During the test conducted on 5 May, the 174th flew MQ-9 UAS from Hancock Field International Airport in Syracuse to Griffiss International Airport in Rome, New York, without any ground logistics support.
It marks the MQ-9’s first flight from a commercial airport, Hancock Field International Airport in Syracuse to the other airport in Rome.
174th Attack Wing commander colonel William J McCrink said: “I firmly believe this is going to be the way of the future.
“We look forward to the agility this gives us; then we can dynamically employ this platform.”
Earlier, MQ-9 required line-of-sight guidance from a ground-based control station to take-off and land, due to which the UAS could not operate from many places.
According to McCrink, the new system will use a smaller crew to work on the aircraft and ease the MQ-9 launch and recovery process, as it will require only a few airmen for refuelling, powering and other maintenance activities.
MQ-9’s new capability is an initiative by the US Air Force’s (USAF) Agile Combat Employment, which is designed to increase the flexibility of the USAF by operating from more locations worldwide.

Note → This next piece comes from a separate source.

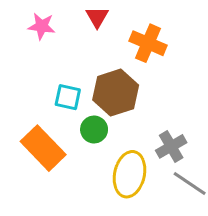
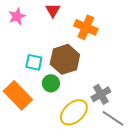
pink star: (42, 26) -> (17, 16), turned -30
yellow ellipse: (129, 174) -> (74, 112), turned 36

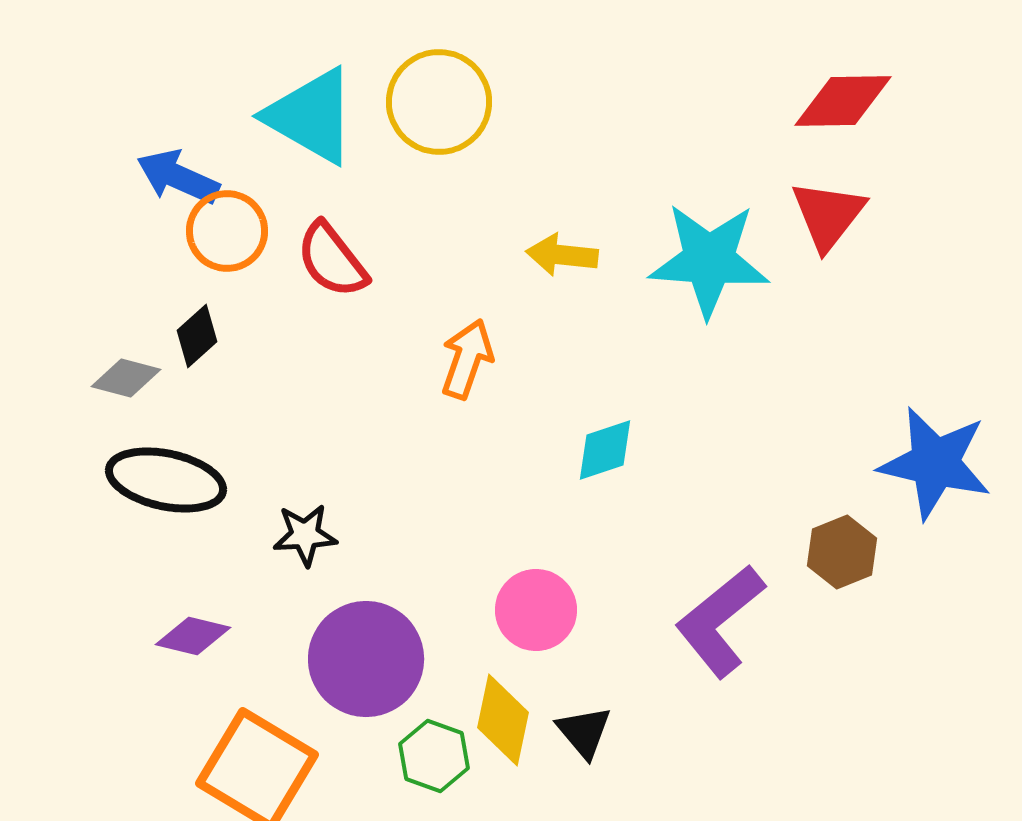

Furthermore, the automatic capability will also allow the 174th Attack Wing to use MQ-9 UAS for supporting various civilian missions including search and rescue missions and monitoring wildfires.
The MQ-9 Reaper UAS is a multi-mission remotely piloted aircraft capable of conducting missions such as search and rescue, reconnaissance, surveillance missions, precision strike, and close air support missions.